▸ Problem: From the listing below, retype exactly the line holding "Most gracious, 'When", the line holding "because of the", and the lines between them; skip everything else.
──────
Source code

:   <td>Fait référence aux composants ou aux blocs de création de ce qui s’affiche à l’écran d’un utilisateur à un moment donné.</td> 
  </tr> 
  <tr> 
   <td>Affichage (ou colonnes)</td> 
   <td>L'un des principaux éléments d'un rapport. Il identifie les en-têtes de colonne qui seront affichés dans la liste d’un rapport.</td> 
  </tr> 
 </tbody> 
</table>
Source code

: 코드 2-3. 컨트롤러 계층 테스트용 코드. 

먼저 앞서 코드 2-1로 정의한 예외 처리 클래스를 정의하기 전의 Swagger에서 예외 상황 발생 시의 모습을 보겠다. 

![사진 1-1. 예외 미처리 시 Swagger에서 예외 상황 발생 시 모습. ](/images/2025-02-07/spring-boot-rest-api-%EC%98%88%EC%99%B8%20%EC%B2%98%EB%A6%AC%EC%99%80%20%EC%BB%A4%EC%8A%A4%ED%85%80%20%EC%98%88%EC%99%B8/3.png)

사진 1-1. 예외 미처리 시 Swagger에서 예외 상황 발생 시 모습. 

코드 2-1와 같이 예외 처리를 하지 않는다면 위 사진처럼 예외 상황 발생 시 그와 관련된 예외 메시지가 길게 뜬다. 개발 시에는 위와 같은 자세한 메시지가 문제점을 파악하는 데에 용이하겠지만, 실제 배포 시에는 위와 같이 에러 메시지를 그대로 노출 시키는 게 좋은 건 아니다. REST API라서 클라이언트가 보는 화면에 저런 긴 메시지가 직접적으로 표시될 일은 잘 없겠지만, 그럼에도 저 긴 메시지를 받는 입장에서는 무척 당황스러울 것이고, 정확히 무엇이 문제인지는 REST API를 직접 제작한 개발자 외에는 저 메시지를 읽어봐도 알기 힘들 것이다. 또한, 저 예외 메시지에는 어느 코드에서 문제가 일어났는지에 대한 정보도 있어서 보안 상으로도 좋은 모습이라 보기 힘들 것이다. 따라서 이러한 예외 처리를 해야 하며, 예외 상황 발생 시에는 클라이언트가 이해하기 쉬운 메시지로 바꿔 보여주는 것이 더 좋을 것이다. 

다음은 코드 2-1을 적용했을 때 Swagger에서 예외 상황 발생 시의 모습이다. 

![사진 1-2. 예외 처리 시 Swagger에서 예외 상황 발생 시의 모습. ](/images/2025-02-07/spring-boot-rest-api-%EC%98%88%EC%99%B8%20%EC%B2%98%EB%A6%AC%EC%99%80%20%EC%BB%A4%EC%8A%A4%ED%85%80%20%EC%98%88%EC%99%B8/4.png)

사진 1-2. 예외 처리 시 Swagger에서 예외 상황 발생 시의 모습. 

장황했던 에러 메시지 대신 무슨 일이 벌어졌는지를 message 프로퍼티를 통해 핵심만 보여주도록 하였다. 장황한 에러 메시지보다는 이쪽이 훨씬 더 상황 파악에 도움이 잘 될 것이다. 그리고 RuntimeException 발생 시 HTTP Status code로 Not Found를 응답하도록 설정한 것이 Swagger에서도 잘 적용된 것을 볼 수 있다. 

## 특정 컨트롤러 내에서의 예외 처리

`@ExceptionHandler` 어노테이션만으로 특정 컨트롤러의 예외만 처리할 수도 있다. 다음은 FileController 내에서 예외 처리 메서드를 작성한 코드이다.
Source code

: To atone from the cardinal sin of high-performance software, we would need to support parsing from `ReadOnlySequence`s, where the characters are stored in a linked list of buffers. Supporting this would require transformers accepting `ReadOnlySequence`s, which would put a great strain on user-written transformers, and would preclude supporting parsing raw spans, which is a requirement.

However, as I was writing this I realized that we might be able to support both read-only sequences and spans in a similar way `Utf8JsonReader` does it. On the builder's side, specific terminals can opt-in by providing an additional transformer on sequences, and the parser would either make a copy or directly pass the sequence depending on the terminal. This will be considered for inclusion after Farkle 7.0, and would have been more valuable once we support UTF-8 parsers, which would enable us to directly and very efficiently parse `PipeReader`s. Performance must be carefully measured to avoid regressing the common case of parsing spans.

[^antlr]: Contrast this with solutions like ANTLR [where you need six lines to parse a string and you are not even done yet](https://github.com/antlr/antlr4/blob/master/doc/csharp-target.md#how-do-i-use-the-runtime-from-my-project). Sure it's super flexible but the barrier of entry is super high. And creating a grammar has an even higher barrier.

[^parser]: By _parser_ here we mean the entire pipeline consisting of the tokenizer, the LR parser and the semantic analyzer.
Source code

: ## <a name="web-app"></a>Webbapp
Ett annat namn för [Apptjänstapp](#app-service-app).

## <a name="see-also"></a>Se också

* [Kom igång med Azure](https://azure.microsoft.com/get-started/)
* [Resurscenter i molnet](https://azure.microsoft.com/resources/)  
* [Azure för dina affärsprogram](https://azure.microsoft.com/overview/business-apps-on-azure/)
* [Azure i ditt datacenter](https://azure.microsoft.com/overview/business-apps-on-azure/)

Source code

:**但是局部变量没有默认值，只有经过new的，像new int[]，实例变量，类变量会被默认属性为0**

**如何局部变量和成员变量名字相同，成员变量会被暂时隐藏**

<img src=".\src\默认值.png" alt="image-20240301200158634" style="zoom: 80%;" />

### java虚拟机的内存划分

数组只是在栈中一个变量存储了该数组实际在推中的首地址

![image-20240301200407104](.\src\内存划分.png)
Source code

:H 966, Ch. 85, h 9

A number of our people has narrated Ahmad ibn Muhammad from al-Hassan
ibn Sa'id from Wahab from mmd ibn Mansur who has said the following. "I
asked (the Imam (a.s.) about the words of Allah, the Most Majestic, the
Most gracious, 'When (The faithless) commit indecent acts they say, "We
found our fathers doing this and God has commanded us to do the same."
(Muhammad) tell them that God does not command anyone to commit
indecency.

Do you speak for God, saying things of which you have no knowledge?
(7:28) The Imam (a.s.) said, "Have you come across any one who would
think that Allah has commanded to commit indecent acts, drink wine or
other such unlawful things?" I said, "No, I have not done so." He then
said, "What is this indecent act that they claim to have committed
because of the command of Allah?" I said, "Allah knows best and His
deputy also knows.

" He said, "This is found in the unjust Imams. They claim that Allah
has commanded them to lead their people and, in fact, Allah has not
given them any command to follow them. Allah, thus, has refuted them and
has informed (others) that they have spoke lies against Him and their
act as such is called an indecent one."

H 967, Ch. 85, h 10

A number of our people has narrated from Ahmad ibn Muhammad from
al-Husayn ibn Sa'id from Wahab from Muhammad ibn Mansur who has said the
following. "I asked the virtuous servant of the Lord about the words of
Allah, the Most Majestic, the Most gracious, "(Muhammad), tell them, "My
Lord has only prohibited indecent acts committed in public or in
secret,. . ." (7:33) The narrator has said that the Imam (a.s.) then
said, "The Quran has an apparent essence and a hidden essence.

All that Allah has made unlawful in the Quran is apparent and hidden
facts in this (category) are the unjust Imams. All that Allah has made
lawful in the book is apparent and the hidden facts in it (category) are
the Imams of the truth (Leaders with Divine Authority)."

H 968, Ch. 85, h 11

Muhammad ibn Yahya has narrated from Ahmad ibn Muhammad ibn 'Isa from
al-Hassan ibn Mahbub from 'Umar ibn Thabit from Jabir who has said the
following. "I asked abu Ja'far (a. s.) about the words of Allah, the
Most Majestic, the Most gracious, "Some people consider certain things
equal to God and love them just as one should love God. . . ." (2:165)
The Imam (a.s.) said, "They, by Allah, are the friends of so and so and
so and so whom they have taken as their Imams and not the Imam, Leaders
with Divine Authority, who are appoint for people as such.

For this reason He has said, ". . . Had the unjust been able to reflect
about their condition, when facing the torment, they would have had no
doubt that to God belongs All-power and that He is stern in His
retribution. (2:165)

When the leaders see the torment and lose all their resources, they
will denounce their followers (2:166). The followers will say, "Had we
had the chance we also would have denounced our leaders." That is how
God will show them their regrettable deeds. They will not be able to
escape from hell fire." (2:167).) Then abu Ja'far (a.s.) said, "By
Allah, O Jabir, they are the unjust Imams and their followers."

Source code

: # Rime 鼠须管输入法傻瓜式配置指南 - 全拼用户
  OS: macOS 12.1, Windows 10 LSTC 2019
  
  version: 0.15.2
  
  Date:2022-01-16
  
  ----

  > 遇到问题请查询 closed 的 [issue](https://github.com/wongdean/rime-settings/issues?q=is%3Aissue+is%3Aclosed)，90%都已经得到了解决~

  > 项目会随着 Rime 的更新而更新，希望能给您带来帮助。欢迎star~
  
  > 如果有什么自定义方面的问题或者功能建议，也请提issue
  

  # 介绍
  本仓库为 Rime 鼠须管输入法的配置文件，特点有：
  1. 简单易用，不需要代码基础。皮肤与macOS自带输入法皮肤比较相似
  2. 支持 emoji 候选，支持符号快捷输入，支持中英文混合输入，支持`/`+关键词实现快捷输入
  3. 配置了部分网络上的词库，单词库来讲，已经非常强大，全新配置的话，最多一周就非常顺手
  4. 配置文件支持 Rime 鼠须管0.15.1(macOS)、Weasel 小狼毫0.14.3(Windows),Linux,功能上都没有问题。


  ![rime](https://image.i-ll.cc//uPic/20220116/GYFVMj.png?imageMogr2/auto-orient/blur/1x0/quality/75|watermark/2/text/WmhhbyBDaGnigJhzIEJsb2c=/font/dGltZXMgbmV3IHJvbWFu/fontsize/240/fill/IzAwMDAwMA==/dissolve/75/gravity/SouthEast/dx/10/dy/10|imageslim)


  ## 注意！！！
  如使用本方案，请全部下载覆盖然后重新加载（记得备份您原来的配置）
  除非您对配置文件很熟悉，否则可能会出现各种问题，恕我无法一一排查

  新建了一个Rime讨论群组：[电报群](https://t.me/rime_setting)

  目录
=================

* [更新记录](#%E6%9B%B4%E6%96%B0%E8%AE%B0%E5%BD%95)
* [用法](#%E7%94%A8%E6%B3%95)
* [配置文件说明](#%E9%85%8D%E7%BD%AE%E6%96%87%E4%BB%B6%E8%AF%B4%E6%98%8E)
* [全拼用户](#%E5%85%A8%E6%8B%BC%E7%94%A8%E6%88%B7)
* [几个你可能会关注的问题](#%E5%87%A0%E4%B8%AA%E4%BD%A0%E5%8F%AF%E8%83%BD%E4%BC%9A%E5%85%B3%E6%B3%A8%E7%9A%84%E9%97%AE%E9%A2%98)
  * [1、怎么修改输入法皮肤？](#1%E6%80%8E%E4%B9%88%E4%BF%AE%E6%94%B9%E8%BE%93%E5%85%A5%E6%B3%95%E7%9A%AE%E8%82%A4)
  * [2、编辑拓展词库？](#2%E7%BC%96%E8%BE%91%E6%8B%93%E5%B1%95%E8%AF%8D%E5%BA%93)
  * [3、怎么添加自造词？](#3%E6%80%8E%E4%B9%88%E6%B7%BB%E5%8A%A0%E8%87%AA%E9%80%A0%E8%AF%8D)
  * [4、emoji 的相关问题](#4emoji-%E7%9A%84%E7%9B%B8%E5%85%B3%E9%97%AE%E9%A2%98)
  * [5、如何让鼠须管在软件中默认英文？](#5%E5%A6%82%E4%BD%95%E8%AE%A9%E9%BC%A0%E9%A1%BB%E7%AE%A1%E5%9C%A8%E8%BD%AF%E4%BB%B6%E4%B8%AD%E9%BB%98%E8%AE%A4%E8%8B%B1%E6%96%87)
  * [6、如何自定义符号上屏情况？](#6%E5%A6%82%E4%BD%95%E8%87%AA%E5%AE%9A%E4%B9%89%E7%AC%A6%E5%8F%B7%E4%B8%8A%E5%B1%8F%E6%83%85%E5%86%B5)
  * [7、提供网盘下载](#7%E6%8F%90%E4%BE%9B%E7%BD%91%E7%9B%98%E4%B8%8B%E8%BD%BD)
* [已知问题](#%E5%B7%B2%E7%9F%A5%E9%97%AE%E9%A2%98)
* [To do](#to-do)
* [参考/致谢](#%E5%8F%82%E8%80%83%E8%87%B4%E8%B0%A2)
──────
▸ Task solution:
Most gracious, 'When (The faithless) commit indecent acts they say, "We
found our fathers doing this and God has commanded us to do the same."
(Muhammad) tell them that God does not command anyone to commit
indecency.

Do you speak for God, saying things of which you have no knowledge?
(7:28) The Imam (a.s.) said, "Have you come across any one who would
think that Allah has commanded to commit indecent acts, drink wine or
other such unlawful things?" I said, "No, I have not done so." He then
said, "What is this indecent act that they claim to have committed
because of the command of Allah?" I said, "Allah knows best and His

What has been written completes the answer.